# 17 year old - Hunt Alone?



## DartonShooter (Oct 26, 2001)

My 17 year old son has informed me that this year, for firearm deer season, he would like to go out on state land, near our home, and rifle hunt with some of his friends instead of being "watched" by me. I was wondering if this is legal. I know he has to buy the adult license this year and that he doesn't have to be supervised, but my question pertains more to the "under 18" thing about him carrying and transporting a firearm on his person and in his vehicle. Can I just let him grab his gun and go out?


----------



## Guest (Nov 6, 2002)

Yes, he's free to go.


----------



## boehr (Jan 31, 2000)

Legal with a longarm.


----------



## DartonShooter (Oct 26, 2001)

Thanks guys!


----------



## Guest (Nov 7, 2002)

boehr

Isn't it illegal for anyone under 18 to possess a firearm without the supervision of an adult? Would a 17 year-old that was hunting alone be violating one of our many gun laws? Wouldn't it be illegal for him to transport the firearm?


----------



## boehr (Jan 31, 2000)

750.234f Possession of firearm by person less than 18 years of age; exceptions; violation as misdemeanor; penalty.
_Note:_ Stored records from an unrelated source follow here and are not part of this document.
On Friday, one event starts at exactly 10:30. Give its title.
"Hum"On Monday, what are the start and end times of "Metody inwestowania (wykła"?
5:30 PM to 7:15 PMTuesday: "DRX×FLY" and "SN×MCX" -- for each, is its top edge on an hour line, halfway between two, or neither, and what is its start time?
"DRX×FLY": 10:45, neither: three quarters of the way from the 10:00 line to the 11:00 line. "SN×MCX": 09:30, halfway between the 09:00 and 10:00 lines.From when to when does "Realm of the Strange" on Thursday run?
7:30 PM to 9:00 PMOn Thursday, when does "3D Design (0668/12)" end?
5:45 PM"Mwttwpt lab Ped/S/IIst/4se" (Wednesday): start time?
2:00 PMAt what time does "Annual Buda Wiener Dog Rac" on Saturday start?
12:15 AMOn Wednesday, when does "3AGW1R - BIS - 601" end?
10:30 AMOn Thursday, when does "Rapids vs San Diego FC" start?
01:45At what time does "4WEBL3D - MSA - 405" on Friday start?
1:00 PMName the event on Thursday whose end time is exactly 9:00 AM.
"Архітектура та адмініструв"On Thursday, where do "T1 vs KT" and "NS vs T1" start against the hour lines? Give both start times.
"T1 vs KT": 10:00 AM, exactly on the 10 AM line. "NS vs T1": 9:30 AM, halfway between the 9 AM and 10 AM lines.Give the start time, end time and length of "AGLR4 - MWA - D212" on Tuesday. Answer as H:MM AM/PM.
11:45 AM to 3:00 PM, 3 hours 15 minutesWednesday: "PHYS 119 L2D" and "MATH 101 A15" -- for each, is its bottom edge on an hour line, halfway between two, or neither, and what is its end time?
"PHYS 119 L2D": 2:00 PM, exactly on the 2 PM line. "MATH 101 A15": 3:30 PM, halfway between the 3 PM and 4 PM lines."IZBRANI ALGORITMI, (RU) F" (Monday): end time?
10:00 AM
Sec. 234f. (1) Except as provided in subsection (2), an individual less than 18 years of age shall not possess a firearm in public except under the direct supervision of an individual 18 years of age or older.
*(2) Subsection (1) does not apply to an individual less than 18 years of age who possesses a firearm in accordance with part 401 (wildlife conservation) of the natural resources and environmental protection act, Act No. 451 of the Public Acts of 1994, being sections 324.40101 to 324.40119 of the Michigan Compiled Laws, or part 435 (hunting and fishing licensing) of Act No. 451 of the Public Acts of 1994, being sections 324.43501 to 324.43561 of the Michigan Compiled Laws. However, an individual less than 18 years of age may possess a firearm without a hunting license while at, or going to or from, a recognized target range or trap or skeet shooting ground if, while going to or from the range or ground, the firearm is enclosed and securely fastened in a case or locked in the trunk of a motor vehicle.*
(3) An individual who violates this section is guilty of a misdemeanor, punishable by imprisonment for not more than 90 days, or a fine of not more than $100.00, or both.


----------



## Guest (Nov 7, 2002)

Thanks for clearing that up for me.


----------



## dugfish (Jan 11, 2002)

when i grow up i want to be just like Boehr


----------



## boehr (Jan 31, 2000)

dugfish...I wouldn't wish that on nobody.


----------



## Mags (Apr 10, 2002)

boehr,

In all sincerity, I wish we knew how to convey to you the gratitude for all your time and energy to this site. We may not always like or understand the rules that govern us, but your effort to explain and educate us in what are in fact the laws and regulations governing sportsmen is valued immeasureably. Your knowledge and information resources enrich us all! Thank You!


----------